Juvenile, pre-smolt coho salmon were subjected to a decrease in environmental temperature from 12°C (temperature of acclimation) to 2°C over a period of approximately 72 hours. During this time, plasma Cortisol values were estimated by the competitive protein binding (CPB) technique. In addition, an histometric analysis of the interrenal tissues of these fishes was performed as a measure of interregnal activity. Experimental results indicated that fluctuations in plasma Cortisol concentrations occurred within 120 hours of the initiation of temperature alteration. Control levels for plasma Cortisol were 2.9 ± 0.75 ug cortiso1/100 ml plasma (mean ±S.D.). Maximum plasma Cortisol concentration, observed at hour 84 after temperature alteration, was 27.0 ± 2.8 ug cortisol/100 ml plasma (mean ± S.E.). By hour 96 experimental cortisol values returned to a level just slightly above those of controls and did not change significantly after that time. Measurements of interrenal nuclear diameters showed a significant increase in interrenal activity 14 days after initiation of exposure to cold. This level of interrenal activity was maintained until the experiment was terminated (20 days exposure to cold).

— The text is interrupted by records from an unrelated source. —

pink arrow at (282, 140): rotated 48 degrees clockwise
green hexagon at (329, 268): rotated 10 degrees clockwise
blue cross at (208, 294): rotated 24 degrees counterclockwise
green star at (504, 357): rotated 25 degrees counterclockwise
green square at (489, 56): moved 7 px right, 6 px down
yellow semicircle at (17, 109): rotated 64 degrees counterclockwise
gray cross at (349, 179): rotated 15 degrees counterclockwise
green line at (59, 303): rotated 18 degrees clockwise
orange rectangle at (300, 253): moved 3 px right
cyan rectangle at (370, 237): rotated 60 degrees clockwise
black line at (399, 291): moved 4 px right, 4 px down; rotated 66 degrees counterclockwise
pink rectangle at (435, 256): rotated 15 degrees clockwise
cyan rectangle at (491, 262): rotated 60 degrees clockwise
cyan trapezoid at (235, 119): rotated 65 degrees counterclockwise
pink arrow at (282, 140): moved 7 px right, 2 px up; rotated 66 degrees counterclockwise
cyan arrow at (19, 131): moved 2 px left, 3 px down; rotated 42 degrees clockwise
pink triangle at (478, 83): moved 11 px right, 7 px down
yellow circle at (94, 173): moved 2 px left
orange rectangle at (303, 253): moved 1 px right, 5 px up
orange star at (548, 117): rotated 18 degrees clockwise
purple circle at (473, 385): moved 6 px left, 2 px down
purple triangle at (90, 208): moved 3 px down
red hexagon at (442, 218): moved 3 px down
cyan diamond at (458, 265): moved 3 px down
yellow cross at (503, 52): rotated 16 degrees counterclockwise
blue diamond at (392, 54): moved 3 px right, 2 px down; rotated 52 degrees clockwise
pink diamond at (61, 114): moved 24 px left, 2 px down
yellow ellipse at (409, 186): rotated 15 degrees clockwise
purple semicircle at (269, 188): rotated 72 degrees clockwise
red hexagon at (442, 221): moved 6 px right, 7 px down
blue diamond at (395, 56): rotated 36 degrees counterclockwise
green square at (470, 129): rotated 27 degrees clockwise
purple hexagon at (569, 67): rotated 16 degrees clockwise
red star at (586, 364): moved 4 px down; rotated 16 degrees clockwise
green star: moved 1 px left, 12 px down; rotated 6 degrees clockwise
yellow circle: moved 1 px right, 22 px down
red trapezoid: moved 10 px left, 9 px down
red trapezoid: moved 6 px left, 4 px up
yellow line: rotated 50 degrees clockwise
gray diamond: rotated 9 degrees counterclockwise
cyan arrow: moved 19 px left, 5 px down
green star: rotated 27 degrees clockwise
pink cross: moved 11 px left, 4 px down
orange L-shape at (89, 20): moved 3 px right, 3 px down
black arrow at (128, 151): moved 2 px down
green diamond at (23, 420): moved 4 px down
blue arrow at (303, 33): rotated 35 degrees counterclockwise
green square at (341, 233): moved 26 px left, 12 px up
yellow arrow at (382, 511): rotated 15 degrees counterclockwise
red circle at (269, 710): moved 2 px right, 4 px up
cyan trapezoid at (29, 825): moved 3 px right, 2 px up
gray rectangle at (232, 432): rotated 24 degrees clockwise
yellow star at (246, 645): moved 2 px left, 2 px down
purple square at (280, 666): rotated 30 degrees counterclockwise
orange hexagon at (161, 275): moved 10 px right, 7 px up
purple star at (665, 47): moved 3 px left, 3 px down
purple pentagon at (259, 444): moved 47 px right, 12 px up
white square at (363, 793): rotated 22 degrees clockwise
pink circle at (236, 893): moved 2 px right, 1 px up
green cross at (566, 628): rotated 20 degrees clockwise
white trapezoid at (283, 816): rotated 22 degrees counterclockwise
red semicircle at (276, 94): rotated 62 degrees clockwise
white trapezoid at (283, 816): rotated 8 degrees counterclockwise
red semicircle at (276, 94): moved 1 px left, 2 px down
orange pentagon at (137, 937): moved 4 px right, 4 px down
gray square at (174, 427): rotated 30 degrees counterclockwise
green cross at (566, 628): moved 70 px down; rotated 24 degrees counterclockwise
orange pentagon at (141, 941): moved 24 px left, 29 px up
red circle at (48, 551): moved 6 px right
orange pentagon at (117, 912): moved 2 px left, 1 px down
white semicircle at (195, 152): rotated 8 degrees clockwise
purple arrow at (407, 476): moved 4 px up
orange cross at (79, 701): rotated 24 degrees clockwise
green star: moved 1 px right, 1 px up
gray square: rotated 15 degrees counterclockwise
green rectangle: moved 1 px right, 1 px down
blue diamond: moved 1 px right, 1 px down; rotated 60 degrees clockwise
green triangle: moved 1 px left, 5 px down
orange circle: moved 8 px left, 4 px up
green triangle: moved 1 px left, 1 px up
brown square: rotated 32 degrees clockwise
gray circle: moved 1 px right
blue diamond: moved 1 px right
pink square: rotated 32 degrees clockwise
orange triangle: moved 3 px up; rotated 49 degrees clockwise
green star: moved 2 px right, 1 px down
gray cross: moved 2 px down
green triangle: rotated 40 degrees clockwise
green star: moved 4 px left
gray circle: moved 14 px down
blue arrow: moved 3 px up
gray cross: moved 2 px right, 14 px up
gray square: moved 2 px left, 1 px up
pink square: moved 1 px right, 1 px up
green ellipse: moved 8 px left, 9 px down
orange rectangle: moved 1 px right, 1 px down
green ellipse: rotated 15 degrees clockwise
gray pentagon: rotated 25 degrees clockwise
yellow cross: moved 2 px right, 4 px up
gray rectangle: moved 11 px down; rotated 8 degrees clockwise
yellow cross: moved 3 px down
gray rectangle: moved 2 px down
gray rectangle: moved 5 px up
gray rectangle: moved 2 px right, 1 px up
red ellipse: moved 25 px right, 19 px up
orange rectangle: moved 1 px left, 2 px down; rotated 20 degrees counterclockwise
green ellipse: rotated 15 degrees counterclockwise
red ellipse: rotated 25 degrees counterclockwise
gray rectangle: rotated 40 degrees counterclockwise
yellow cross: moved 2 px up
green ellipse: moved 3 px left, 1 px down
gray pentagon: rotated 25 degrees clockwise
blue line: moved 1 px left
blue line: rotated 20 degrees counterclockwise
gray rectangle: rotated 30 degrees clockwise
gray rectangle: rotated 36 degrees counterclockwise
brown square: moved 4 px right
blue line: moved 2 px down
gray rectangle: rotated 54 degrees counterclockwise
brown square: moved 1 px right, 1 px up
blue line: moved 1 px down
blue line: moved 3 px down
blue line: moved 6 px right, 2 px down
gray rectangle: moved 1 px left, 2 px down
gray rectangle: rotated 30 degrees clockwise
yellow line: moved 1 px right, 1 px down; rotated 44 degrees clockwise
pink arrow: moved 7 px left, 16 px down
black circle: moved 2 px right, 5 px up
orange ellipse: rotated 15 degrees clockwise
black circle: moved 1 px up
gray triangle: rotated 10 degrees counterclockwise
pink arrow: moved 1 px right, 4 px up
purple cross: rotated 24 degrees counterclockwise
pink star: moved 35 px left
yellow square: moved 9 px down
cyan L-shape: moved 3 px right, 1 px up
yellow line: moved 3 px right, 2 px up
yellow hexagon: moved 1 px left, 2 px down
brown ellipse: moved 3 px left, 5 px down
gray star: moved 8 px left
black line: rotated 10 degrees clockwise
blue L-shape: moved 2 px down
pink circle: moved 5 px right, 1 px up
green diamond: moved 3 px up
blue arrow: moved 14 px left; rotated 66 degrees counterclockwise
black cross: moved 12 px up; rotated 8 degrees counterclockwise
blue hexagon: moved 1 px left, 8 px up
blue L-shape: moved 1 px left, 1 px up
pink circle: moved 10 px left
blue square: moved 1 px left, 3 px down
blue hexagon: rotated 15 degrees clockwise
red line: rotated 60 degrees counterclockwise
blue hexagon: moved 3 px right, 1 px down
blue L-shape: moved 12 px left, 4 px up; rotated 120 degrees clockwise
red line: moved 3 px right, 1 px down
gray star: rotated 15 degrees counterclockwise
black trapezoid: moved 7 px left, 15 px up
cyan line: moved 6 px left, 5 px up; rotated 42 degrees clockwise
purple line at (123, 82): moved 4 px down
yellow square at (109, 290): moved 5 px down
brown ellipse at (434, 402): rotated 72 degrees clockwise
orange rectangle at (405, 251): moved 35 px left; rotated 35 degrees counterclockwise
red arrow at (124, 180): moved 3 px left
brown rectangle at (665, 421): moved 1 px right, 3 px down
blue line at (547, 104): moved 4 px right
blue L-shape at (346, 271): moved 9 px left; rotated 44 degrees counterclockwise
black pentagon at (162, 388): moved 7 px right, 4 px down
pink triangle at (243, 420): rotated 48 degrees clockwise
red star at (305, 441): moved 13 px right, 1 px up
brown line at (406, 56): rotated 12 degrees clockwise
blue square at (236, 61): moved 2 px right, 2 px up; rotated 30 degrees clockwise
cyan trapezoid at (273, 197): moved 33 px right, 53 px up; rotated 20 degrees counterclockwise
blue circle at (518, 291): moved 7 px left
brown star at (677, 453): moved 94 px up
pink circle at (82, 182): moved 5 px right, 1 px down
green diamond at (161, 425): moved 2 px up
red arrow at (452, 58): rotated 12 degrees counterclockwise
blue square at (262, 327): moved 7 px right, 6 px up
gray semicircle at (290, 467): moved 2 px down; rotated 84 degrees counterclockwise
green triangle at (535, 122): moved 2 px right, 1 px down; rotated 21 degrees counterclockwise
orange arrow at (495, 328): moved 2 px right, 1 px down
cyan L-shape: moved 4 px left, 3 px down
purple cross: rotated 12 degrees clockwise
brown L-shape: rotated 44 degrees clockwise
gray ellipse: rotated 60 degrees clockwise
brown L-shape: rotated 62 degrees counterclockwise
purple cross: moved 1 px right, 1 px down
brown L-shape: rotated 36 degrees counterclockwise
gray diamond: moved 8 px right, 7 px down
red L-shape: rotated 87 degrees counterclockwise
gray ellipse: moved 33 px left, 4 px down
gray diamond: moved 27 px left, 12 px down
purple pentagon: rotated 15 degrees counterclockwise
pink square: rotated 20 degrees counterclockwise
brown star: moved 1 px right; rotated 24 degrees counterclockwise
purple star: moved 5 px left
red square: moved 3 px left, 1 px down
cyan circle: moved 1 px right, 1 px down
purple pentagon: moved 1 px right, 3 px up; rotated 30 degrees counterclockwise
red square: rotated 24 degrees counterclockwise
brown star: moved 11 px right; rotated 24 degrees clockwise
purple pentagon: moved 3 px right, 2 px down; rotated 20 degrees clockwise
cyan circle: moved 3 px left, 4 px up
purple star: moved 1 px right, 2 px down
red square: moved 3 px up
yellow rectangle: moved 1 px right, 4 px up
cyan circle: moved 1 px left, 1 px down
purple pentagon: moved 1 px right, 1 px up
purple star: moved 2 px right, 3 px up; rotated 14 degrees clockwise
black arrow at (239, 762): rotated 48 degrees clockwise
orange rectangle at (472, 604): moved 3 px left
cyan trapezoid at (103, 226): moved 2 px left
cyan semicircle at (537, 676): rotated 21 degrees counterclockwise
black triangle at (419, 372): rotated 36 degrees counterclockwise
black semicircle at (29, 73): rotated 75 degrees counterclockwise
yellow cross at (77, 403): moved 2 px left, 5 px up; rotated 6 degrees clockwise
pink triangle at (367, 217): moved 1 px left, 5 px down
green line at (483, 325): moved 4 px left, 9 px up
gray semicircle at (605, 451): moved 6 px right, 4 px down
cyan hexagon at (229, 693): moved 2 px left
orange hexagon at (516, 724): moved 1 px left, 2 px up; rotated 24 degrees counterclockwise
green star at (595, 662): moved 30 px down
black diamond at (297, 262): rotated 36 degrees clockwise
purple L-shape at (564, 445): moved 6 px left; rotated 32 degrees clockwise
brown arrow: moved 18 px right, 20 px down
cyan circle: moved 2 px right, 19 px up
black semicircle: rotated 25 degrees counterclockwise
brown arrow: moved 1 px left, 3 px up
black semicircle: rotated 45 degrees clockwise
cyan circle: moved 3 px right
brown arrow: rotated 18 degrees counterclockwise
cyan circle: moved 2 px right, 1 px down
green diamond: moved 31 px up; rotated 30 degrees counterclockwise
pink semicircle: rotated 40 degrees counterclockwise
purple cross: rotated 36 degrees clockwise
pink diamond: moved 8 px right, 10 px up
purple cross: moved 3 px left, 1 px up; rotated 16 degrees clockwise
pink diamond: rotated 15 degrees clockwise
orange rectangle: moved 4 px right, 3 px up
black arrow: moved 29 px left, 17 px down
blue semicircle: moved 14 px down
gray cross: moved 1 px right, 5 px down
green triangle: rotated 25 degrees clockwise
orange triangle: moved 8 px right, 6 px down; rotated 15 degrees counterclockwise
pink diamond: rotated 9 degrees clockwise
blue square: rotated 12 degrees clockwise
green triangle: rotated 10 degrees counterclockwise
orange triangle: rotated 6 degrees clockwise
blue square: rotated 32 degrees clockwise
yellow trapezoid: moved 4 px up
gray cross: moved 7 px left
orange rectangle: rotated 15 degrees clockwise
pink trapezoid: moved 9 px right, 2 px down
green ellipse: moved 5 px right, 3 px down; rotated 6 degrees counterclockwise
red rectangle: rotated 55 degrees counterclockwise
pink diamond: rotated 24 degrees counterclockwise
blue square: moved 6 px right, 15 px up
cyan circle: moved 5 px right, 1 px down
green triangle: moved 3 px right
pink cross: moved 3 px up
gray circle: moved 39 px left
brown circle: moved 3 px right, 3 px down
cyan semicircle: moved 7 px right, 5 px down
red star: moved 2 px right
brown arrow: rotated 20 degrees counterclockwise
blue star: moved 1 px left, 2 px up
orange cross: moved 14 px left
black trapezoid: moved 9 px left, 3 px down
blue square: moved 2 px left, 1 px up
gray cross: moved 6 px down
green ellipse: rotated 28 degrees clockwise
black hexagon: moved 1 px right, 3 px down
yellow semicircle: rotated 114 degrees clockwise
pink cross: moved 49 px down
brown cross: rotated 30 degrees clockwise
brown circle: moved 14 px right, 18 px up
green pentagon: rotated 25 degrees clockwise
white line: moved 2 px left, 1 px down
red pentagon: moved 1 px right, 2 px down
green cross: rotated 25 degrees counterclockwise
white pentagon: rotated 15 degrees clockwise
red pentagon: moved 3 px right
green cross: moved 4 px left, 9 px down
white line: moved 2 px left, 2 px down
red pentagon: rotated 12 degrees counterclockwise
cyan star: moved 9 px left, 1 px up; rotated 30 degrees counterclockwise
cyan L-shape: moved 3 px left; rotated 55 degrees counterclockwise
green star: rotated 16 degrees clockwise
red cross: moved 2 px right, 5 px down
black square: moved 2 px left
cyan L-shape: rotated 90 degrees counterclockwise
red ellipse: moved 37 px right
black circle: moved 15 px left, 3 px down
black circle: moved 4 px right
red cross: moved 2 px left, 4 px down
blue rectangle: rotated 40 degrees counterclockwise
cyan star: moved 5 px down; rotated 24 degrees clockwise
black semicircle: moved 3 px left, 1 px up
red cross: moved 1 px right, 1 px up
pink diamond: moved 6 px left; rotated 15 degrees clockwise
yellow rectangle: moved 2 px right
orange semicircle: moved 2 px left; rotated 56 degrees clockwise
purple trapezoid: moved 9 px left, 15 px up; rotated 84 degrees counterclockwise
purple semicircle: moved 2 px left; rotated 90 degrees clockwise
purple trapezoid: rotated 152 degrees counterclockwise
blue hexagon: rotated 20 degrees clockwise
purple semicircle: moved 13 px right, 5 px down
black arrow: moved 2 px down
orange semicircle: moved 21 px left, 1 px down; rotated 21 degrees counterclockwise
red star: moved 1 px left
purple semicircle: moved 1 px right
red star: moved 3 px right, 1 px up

It is concluded from this study that during acclimation to cold temperature, plasma cortisol values of juvenile, pre-smolt coho salmon demonstrate an early and rapid increase (within 120 hours exposure to colder temperature) followed by an equally rapid decrease to a level just slightly above that of controls. Furthermore, it is concluded that juvenile, pre-smolt coho salmon treated in this manner show no histologically demonstrable increase in interrenal activity until well after plasma cortisol values have become stabilized at a level slightly above that of controls (14 days exposure to cold).